This study is ongoing, but not recruiting participants.
Information provided by (Responsible Party):
Regentis Biomaterials Identifier:
First received: October 4, 2009
Last updated: November 3, 2016
Last verified: November 2016

This is a single arm, open label multi-center study to determine safety and the performance of the treatment of cartilage lesions located on the femoral condyle with GelrinC.

Patients meeting inclusion/exclusion criteria at screening will be enrolled into the study, and will receive treatment implantation into their cartilage lesions.

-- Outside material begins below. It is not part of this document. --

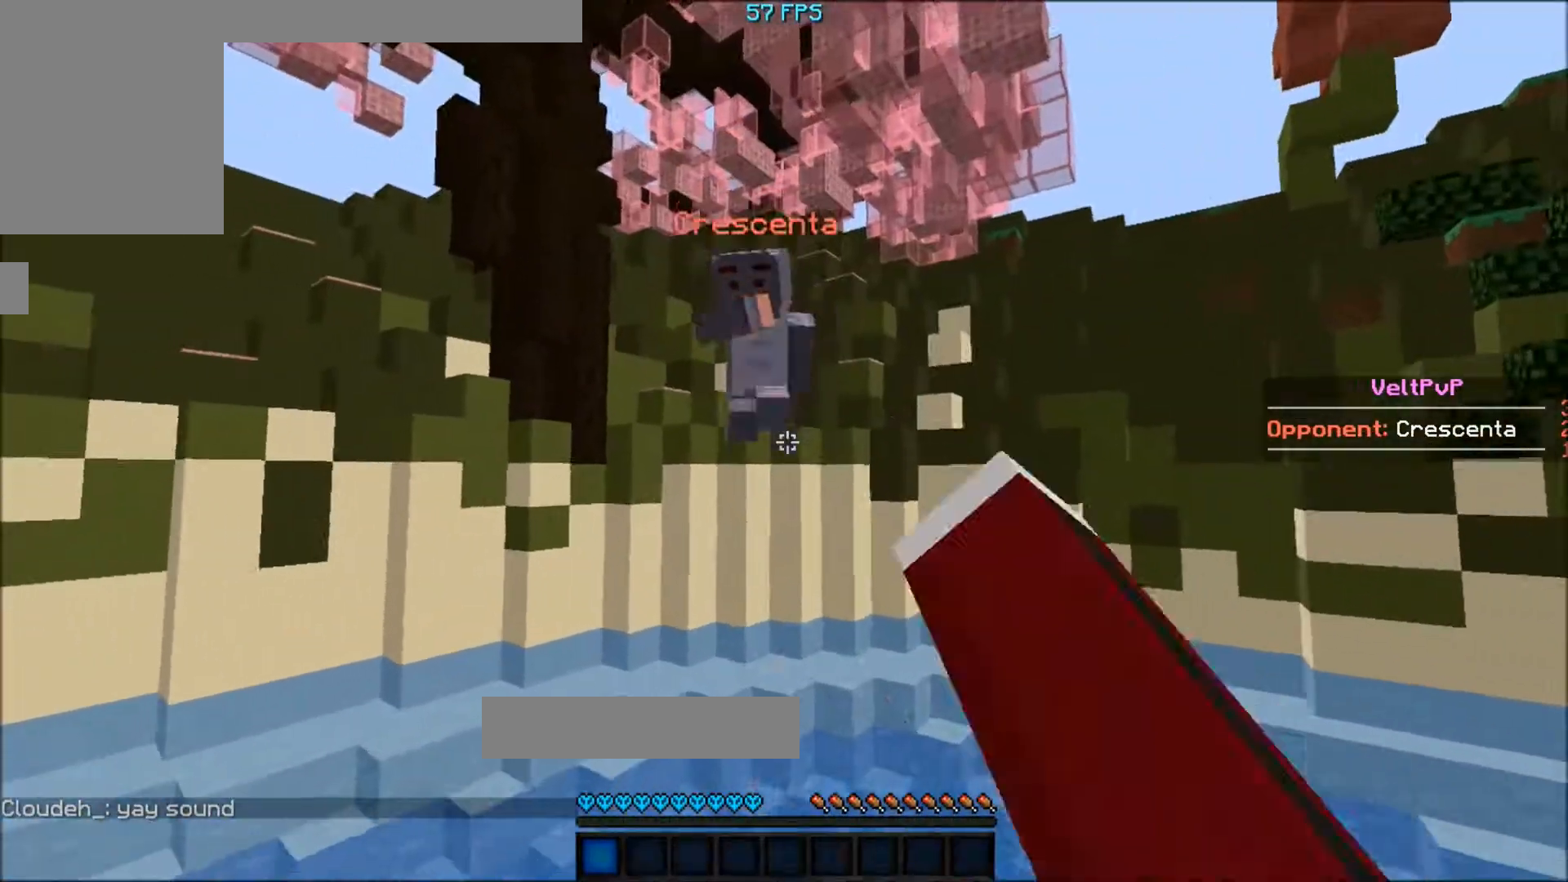
{"keys": [], "events": [[267, "w", "up"]]}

Treatment will consist of GelrinC implantations at the symptomatic lesion of femur rated as ICRS III, or IVA with less than 6 mm of bone loss below the subchondral plate.

The patients will undergo a rehabilitation program during the follow up period.

Condition Intervention Phase
Cartilage Lesion to the Femoral Condyle
Device: GelrinC
Phase 1
Phase 2

Study Type: Interventional
Study Design: Intervention Model: Single Group Assignment
Masking: Open Label
Primary Purpose: Treatment
Official Title: Phase I/II Study for the Safety and Performance of GELRIN C

Further study details as provided by Regentis Biomaterials:

Primary Outcome Measures:
  • No device related AE, or SAE [ Time Frame: 1 year ]
  • Improvement in KOOS over baseline [ Time Frame: 18 months ]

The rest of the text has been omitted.